In 1996 Dr. Kalsched joined the Westchester Institute for Training in Psychoanalysis and Psychotherapy in Bedford Hills New York where he started a "Jungian Track" within an inter-disciplinary Psychoanalytic curriculum which included object relations, self psychology and existential psychology. There he returned to his earlier passion for psychoanalytic education, supervising and teaching analytic training candidates and teaching courses across the range of his interests from object relations theory to dream interpretation to trans-personal dimensions of psychotherapy. He also took an active part in the shaping of an eclectic and multi-faceted psychoanalytic curriculum which was taught to students at the Westchester Institute over the ensuing ten years.
In the last 3 years of his tenure at the Westchester Institute, Dr. Kalsched convened a popular extra-curricular seminar on Mystical Dimensions of Psychotherapeutic Work for graduates of the Institute and other experienced practitioners. Stimulated and inspired by the material and discussion within this group he wrote his second book Trauma and the Soul: A Psycho-spiritual Approach to Human Development and its Interruption (Routledge, 2013). In the coming years he will be lecturing on the topics covered in this book.
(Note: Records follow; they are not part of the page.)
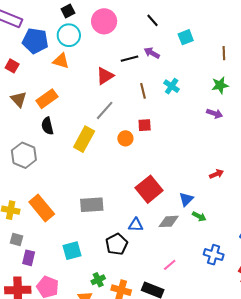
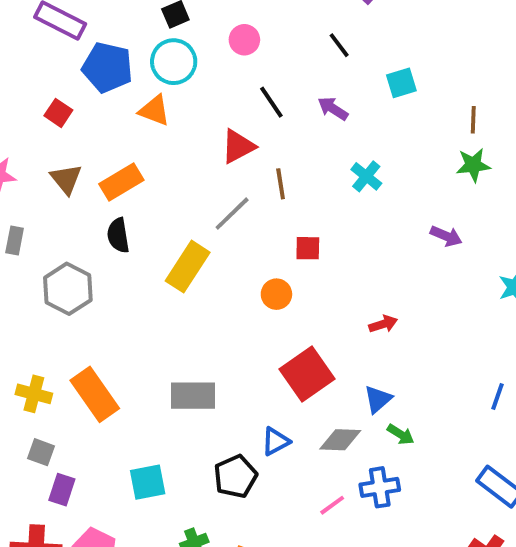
pink circle: (104, 21) -> (244, 40), size x0.6
black line: (129, 59) -> (271, 102), moved, turned 66
green star: (220, 85) -> (473, 165), moved
brown line: (143, 91) -> (281, 184), moved
orange circle: (125, 138) -> (276, 294), moved
red arrow: (216, 174) -> (383, 324), moved
blue triangle: (136, 225) -> (276, 441), turned -35
blue cross: (214, 255) -> (380, 487), moved, turned -30
pink line: (170, 265) -> (332, 505), moved

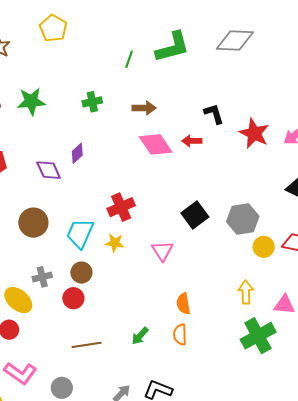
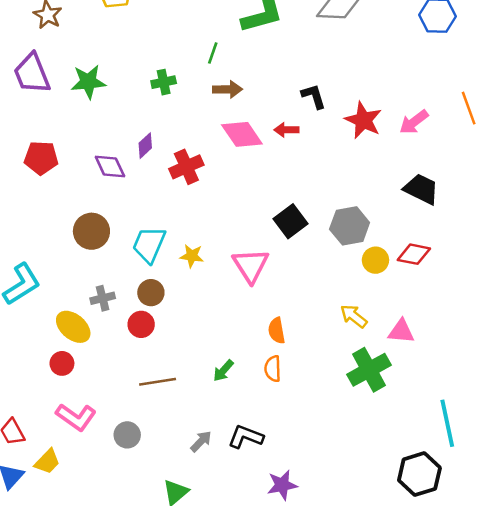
green line: (129, 59) -> (213, 53), moved
red cross: (121, 207) -> (186, 167), moved
pink triangle: (162, 251) -> (251, 265), size x1.4
yellow arrow: (246, 292) -> (354, 316), turned -50

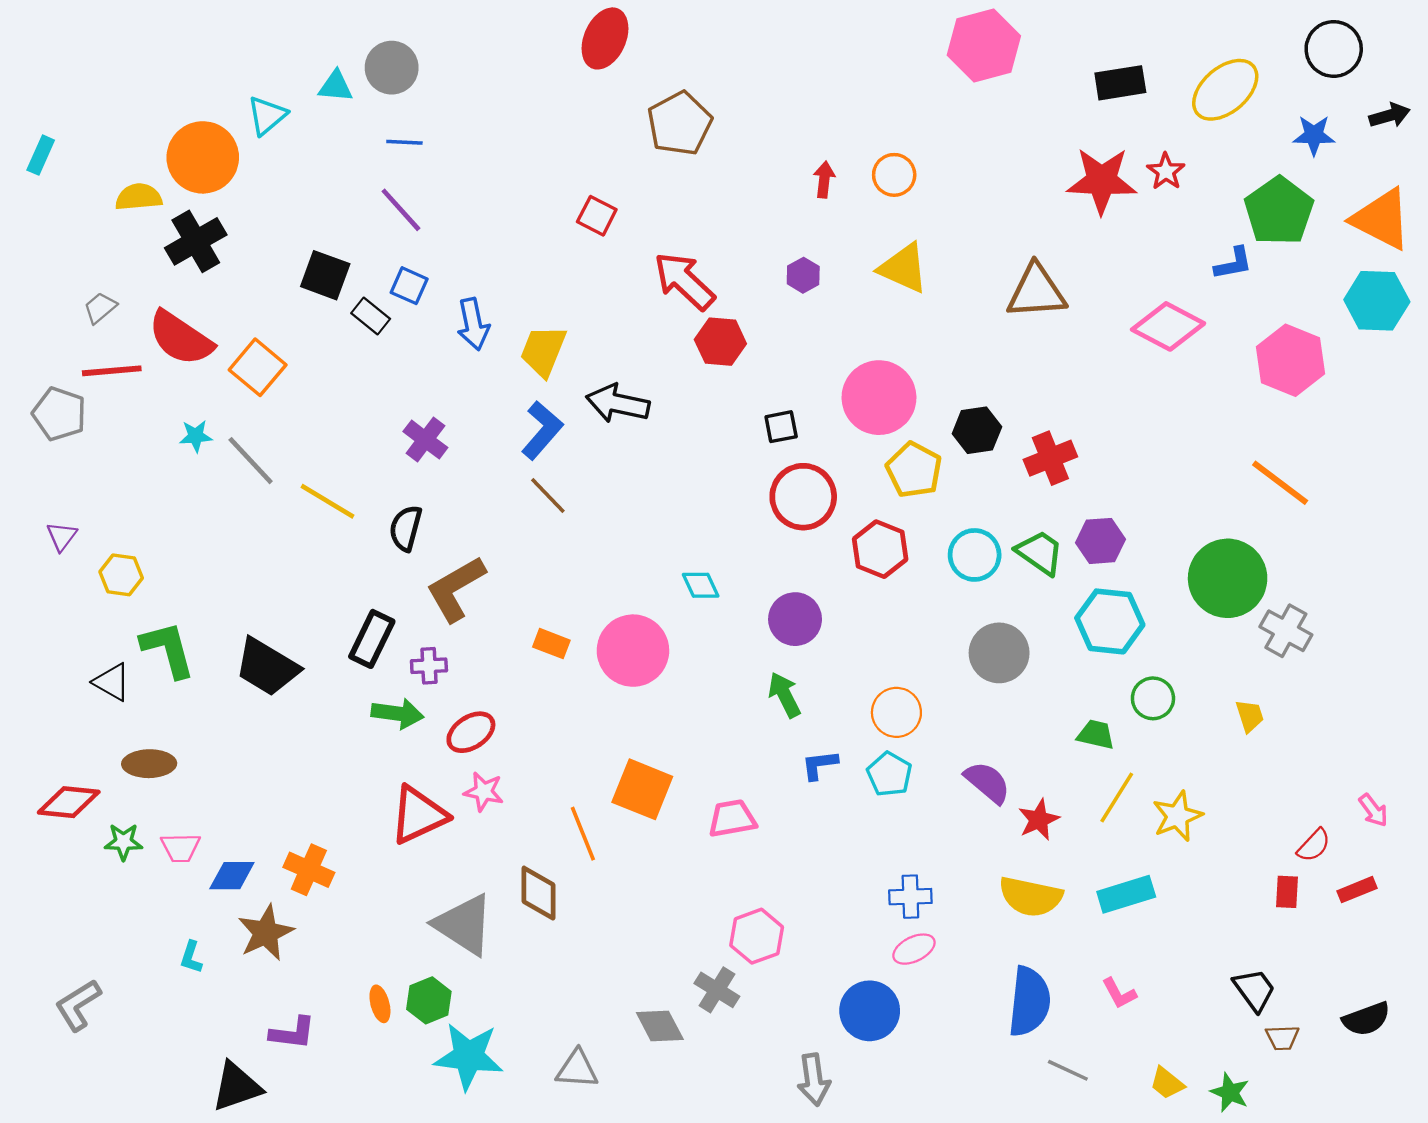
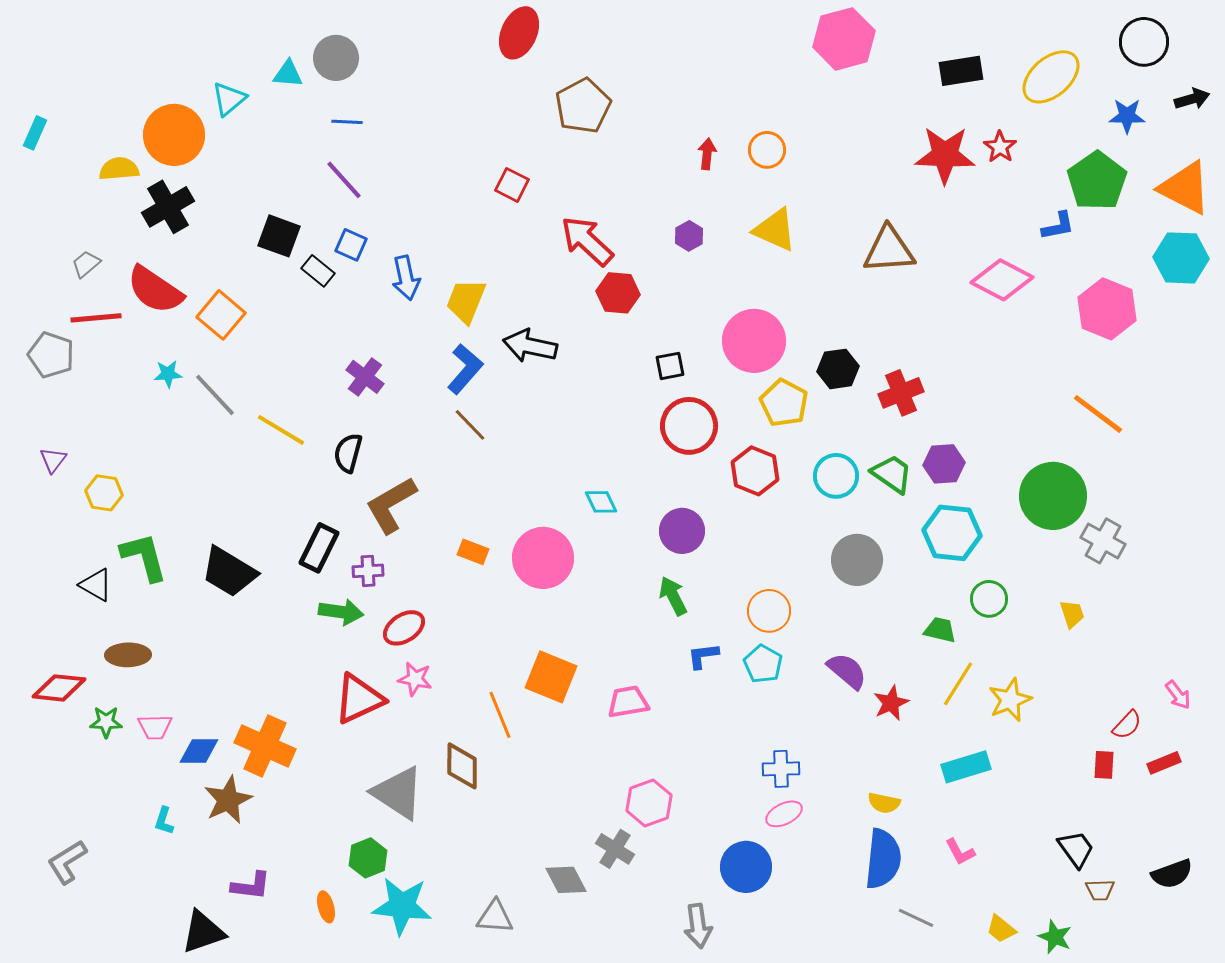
orange cross: (309, 870) -> (265, 746), size x1.4
yellow semicircle: (1031, 897) -> (884, 803), moved, size x0.6
orange ellipse: (380, 1004) -> (326, 907), moved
In 2007 Dr. Kalsched and his wife Robin van Loben Sels moved to Albuquerque New Mexico where he became Adjunct Assistant Professor in the Department of Psychiatry and Behavioral Sciences at the UNM School of Medicine. There, with the collaboration of two colleagues, he started a Trauma Studies Program and taught his model of the ‘Self-care System’ to local clinicians. In 2014 he moved to Santa Fe and became active in the C. G. Jung Institute there as well as in the ‘Advanced Studies Program,’ a longstanding professional enrichment program in Jungian theory and practice. In 2021 he moved to Maine where he continues to pursue his clinical and educational interests in the Brunswick and Portland area.